> _Текстовый фрагмент_
▬▬▬

Халатная жизнь — страница 33 из 98

Это тоже было как бы вкрапление культурного слоя уже совершенно другого рода в диалог о двух премьерах.

* * *

Потом я посмотрела сокуровский фильм «Молох», и случилось очень неожиданное у меня впечатление. С одной стороны, я не могла оторвать глаз от экрана: это замедленное рассматривание, прустовское, происходящего с лицом, телом, чувствами человека завораживает. Это эстетика Сокурова, и никого больше, и почерк мастера здесь от начала до конца виден. Замечательная игра актеров – Еву Браун и Гитлера и остальных все играют очень достоверно, но это одновременно искусство, а не фотография и не документ. Все как бы приподнято на уровень наблюдения и обобщения. Работа оператора и художника тоже очень значительна и крайне необычна – бункер с какими-то громадными залами, мраморными колоннами, переходами, все это вписано почти в римское величие их колоннад, храмов, полная отключенность от внешнего мира. Я бы сказала, что ключевая фраза этого фильма – это слова Евы Браун: «Я даже не знаю, кто с кем воюет, какое мне дело до этой войны». Сценарист Юрий Арабов получил только что в Канне единственную премию по этому фильму за этот сценарий, что было крайне почетно, престижно и очень неожиданно и сразу высветило работу Арабова, как и другие его сценарии с Сокуровым. Кстати, все фильмы Сокурова сделаны с Арабовым. Но мы-то его знаем как поэта, и значительного.

▬▬▬

> _Исходные строки_
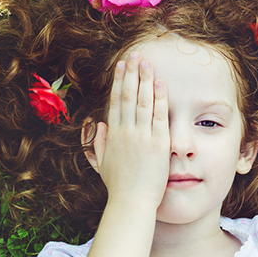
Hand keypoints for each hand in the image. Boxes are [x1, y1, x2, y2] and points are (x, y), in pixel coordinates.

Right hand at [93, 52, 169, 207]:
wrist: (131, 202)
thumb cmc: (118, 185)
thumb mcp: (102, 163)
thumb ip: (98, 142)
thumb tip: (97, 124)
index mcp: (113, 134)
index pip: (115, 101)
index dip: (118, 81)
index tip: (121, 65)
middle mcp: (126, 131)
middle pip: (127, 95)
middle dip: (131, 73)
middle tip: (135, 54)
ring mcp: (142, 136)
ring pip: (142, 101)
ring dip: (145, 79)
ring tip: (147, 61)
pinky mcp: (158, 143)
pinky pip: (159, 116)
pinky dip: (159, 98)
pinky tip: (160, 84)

▬▬▬

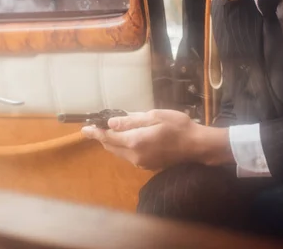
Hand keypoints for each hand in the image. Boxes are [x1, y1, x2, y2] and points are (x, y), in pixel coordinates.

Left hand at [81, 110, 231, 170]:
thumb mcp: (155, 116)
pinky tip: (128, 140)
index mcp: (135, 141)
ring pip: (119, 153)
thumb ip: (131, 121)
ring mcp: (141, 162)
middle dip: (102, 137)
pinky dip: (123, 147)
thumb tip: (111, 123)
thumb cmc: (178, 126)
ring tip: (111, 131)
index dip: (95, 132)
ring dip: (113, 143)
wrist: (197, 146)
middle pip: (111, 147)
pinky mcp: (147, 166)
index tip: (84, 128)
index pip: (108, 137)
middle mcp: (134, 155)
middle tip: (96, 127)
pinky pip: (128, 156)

▬▬▬

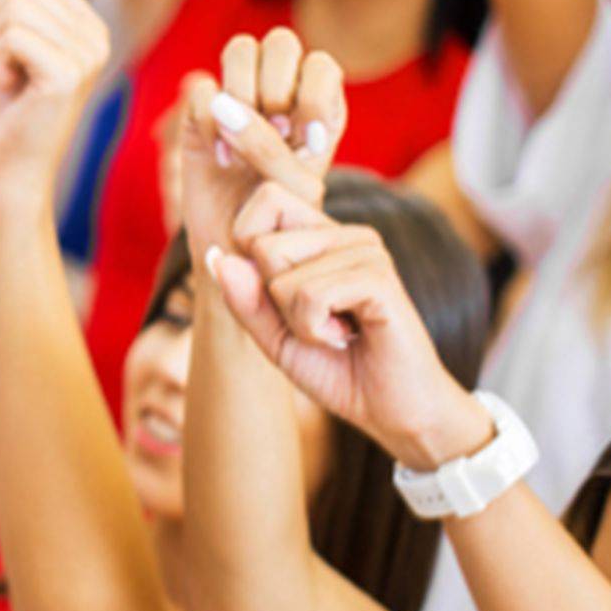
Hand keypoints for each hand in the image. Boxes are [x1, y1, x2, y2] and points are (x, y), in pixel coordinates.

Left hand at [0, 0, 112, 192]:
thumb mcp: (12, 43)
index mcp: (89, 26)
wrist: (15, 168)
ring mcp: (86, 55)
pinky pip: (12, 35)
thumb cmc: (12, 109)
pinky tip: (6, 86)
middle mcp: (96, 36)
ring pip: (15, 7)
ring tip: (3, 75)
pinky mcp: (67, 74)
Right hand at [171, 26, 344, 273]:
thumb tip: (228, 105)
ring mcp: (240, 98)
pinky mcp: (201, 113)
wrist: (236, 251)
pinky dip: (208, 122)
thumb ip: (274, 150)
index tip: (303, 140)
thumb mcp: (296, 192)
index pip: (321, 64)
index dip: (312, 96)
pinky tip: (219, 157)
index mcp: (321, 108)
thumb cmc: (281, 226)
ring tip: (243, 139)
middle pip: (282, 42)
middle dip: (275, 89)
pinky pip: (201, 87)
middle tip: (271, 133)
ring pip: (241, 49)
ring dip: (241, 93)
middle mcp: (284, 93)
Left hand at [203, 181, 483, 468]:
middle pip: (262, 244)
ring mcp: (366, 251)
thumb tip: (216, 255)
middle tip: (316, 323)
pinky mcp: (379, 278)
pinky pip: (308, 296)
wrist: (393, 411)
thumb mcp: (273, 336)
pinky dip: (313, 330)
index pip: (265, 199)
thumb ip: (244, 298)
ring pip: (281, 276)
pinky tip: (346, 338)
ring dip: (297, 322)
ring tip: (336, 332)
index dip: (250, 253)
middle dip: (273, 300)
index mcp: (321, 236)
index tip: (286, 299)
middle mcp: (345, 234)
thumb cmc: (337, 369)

▬▬▬

> _Вопросы и задания_
[a] Какие слова Евы Браун названы ключевой фразой фильма в тексте о фильме «Молох»?
[b] Продолжите текст о фильме «Молох» с того места, на котором он обрывается.

> _Ваши ответы_
[a] «Я даже не знаю, кто с кем воюет, какое мне дело до этой войны».

[b]
Это было придумано ими обоими, – рассмотреть в течение двух дней, как пауков в банке, как бабочку под микроскопом, повседневную жизнь Гитлера, его сподвижников, его жен, Магды Геббельс и Геббельса, охраны и всего, что с этим связано. Рассматривание это посвящено, очевидно, я не могу поручиться за мысль постановщика и сценариста, но чтобы учинить дегероизацию действующих лиц, чтобы стало понятно, что всякое возвеличивание искусственно, что народная толпа, которая подчиняется силе и гипнозу слов, выглядит крайне абсурдно, когда знаешь изнанку этих людей. Еще, конечно, проходит и такая мысль, я ее уже вспоминала где-то: когда на Нюрнбергском процессе вызывали двух стариков, живших очень близко к Освенциму, они сказали, что не слышали ни криков, ни дыма, что они жили своей жизнью, благословляя Гитлера за то, что он расчистил дороги, что ребенок их не болтается, а ходит с барабаном, дисциплинированный стал. То есть это мысль о несоотнесенности истории, глобальных событий и ужасов, надругательств над человеком с жизнью отдельного человека. И эта пара, которая ни о чем не знала, и Ева Браун, которая вообще не знает, кто с кем воюет и что идет война, – это фигуры времени и показа его через то, что человек – песчинка в этом море и с ним он совладать не может, как с землетрясением, или крушением, ураганом, который сметает и невиновных, и виновных, значительных и второстепенных, ничтожных и выдающихся.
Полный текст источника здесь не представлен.